FRAGMENTO DEL DOCUMENTO
┄┄┄┄┄┄┄┄┄┄
Dibujo de Eugenio Rivera

UNO

Y llegamos al final, o sea, al principio, de este viaje. No puedo decir que sea la primera vez que se haya utilizado esta técnica en la narración. Sí que es la más antigua que conozco. Me refiero al relato «Viaje a la semilla», del gran Alejo Carpentier, incluido en Guerra del tiempo y otros relatos (1958). De los tres ejemplos de insumisión temporal que hemos escogido, es el único que aventura una causa, aunque sea de índole mágica; no en vano estamos en el territorio de lo «real maravilloso»: un «negro viejo, que no se había movido, hizo gestos extraños, volteando su cayado sobre un cementerio de baldosas». El tiempo empieza a fluir en sentido inverso: una casa que había sido demolida retorna a su estado original. Es la opulenta mansión del marqués de Capellanías, que va a morir poco después (es decir, poco antes):

Los cirios crecieron lentamente, perdiendo sudores. Cuando recobraron su tamaño, los apagó la monja apartando una lumbre. Las mechas blanquearon, arrojando el pabilo. La casa se vació de visitantes y los carruajes partieron en la noche. Don Marcial pulsó un teclado invisible y abrió los ojos.
┄┄┄┄┄┄┄┄┄┄
Descripciones textuales de puntos clave:

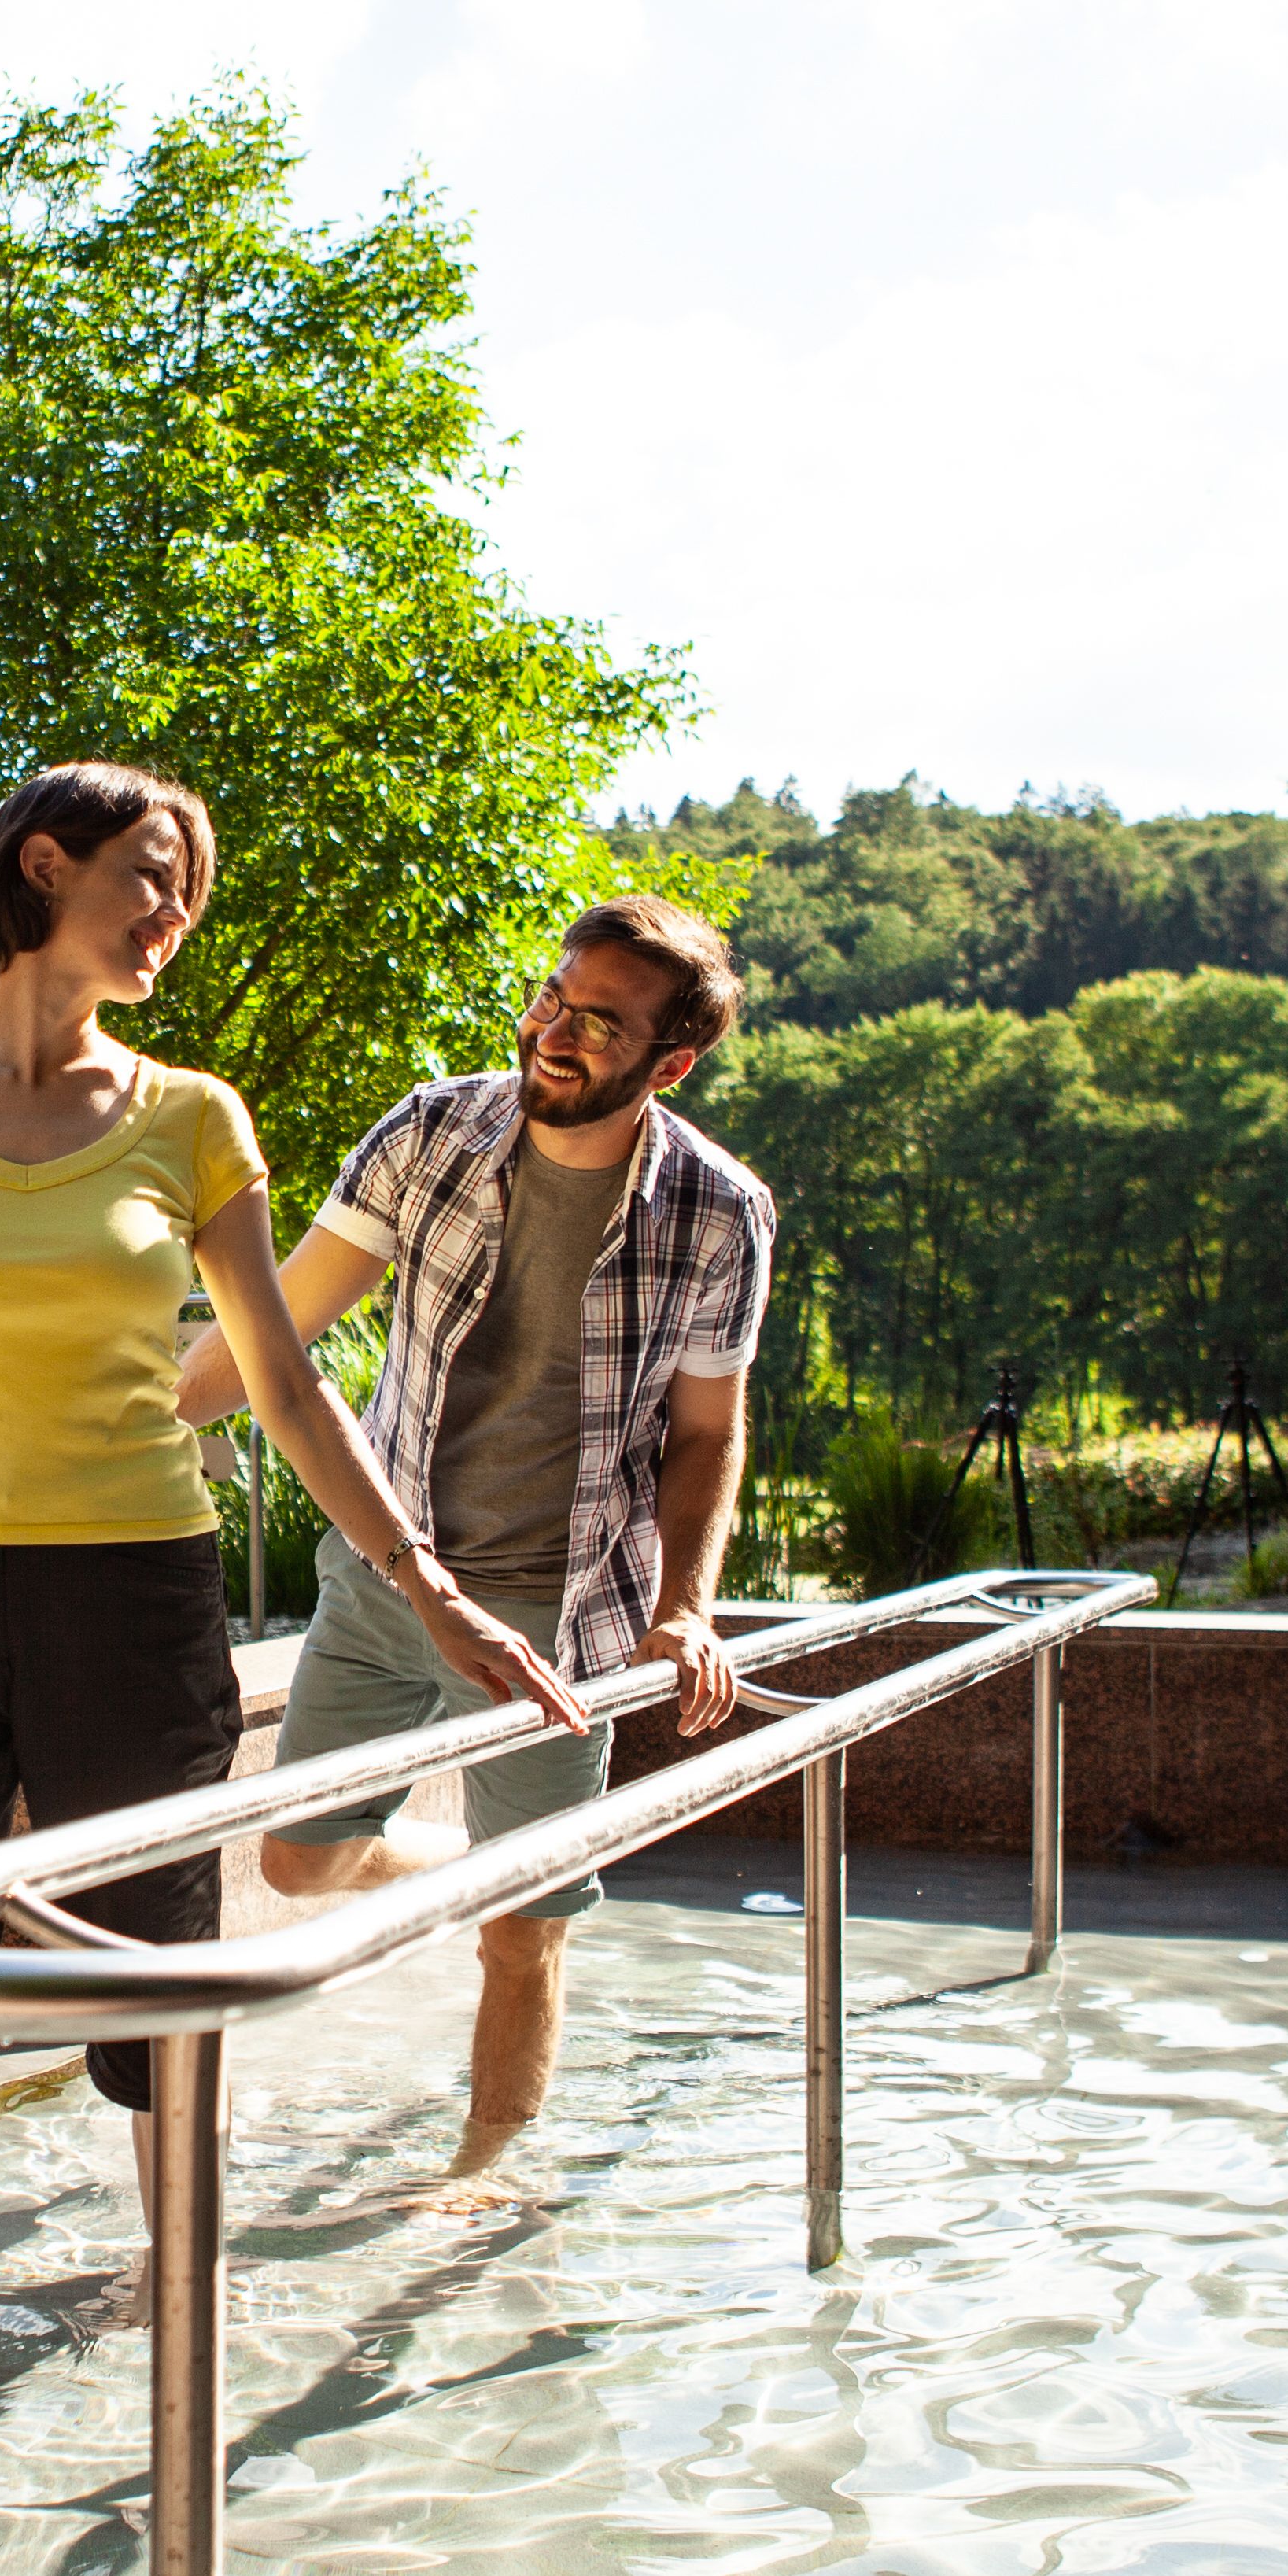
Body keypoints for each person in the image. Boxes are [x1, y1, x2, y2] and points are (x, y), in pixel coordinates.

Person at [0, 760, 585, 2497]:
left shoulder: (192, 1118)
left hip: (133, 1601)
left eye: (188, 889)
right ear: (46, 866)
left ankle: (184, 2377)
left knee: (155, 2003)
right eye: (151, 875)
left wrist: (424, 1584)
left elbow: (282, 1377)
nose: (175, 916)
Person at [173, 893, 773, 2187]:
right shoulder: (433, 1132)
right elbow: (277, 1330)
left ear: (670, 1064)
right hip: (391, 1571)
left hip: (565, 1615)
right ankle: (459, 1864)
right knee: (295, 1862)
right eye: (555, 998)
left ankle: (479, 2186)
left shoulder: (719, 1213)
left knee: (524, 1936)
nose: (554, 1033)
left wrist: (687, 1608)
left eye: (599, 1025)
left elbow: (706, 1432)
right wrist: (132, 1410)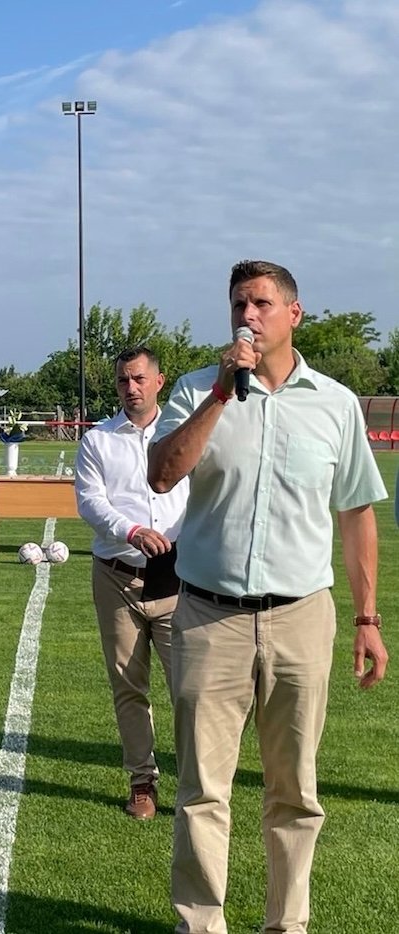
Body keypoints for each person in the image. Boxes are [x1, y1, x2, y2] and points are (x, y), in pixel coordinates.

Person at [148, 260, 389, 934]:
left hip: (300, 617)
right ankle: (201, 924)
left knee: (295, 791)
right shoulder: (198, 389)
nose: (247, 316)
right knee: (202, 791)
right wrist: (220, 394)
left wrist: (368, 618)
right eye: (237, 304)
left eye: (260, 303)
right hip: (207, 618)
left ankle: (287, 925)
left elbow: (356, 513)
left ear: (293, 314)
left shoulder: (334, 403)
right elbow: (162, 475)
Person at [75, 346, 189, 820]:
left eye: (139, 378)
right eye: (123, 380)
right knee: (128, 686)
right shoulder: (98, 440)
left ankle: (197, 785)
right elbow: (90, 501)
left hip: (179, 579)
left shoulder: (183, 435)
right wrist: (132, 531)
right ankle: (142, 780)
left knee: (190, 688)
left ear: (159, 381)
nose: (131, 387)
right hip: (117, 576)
┄┄┄┄┄┄┄┄┄┄
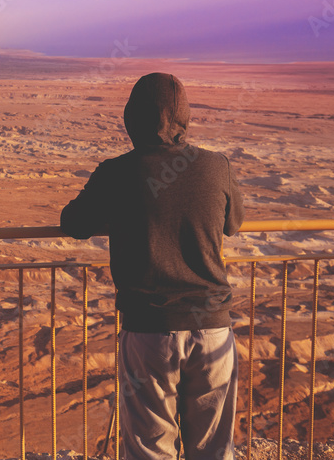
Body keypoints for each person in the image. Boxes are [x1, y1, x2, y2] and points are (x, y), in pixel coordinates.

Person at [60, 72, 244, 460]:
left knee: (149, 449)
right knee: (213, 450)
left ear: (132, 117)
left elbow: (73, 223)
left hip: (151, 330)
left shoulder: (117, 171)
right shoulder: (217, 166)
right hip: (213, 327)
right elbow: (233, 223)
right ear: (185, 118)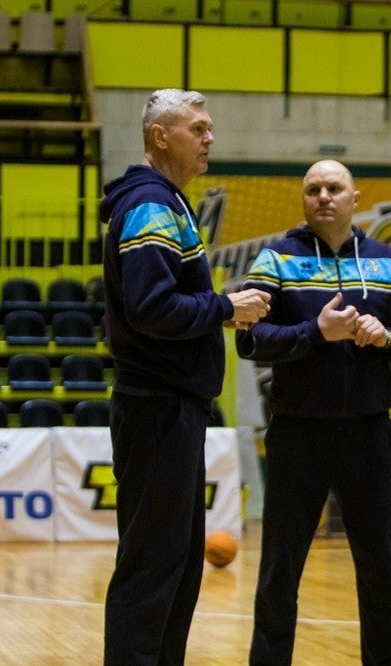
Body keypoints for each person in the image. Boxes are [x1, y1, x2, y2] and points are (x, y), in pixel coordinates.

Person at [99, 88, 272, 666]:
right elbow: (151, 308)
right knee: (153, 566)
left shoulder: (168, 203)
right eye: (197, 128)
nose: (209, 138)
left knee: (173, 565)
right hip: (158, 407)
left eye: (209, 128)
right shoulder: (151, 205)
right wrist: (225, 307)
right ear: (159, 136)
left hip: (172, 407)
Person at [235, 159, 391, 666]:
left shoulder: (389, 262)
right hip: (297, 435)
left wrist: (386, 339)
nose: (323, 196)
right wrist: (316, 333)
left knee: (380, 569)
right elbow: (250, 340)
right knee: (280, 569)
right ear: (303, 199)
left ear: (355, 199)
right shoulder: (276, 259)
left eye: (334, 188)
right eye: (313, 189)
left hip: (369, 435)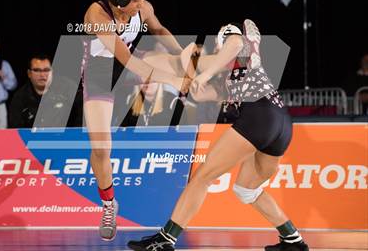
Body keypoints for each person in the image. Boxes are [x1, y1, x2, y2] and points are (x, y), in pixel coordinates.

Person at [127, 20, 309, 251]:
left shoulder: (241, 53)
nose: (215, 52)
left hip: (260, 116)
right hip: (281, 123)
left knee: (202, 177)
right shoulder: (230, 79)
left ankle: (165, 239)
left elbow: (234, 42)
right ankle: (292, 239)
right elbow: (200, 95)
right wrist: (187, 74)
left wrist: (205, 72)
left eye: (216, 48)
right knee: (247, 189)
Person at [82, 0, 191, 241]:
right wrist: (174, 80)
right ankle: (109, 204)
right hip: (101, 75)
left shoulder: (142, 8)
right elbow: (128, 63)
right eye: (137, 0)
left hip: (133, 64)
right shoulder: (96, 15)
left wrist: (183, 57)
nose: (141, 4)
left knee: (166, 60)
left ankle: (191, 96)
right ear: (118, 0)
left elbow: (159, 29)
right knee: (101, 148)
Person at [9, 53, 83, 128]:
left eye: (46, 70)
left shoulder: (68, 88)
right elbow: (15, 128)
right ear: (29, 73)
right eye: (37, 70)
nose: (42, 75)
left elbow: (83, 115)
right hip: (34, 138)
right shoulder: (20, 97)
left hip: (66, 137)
┄┄┄┄┄┄┄┄┄┄
SOLICITUD DE TRABAJO
Según el fragmento sobre «Viaje a la semilla», ¿en qué libro se incluye ese relato de Alejo Carpentier?

RESULTADO DEL EJERCICIO
En Guerra del tiempo y otros relatos (1958).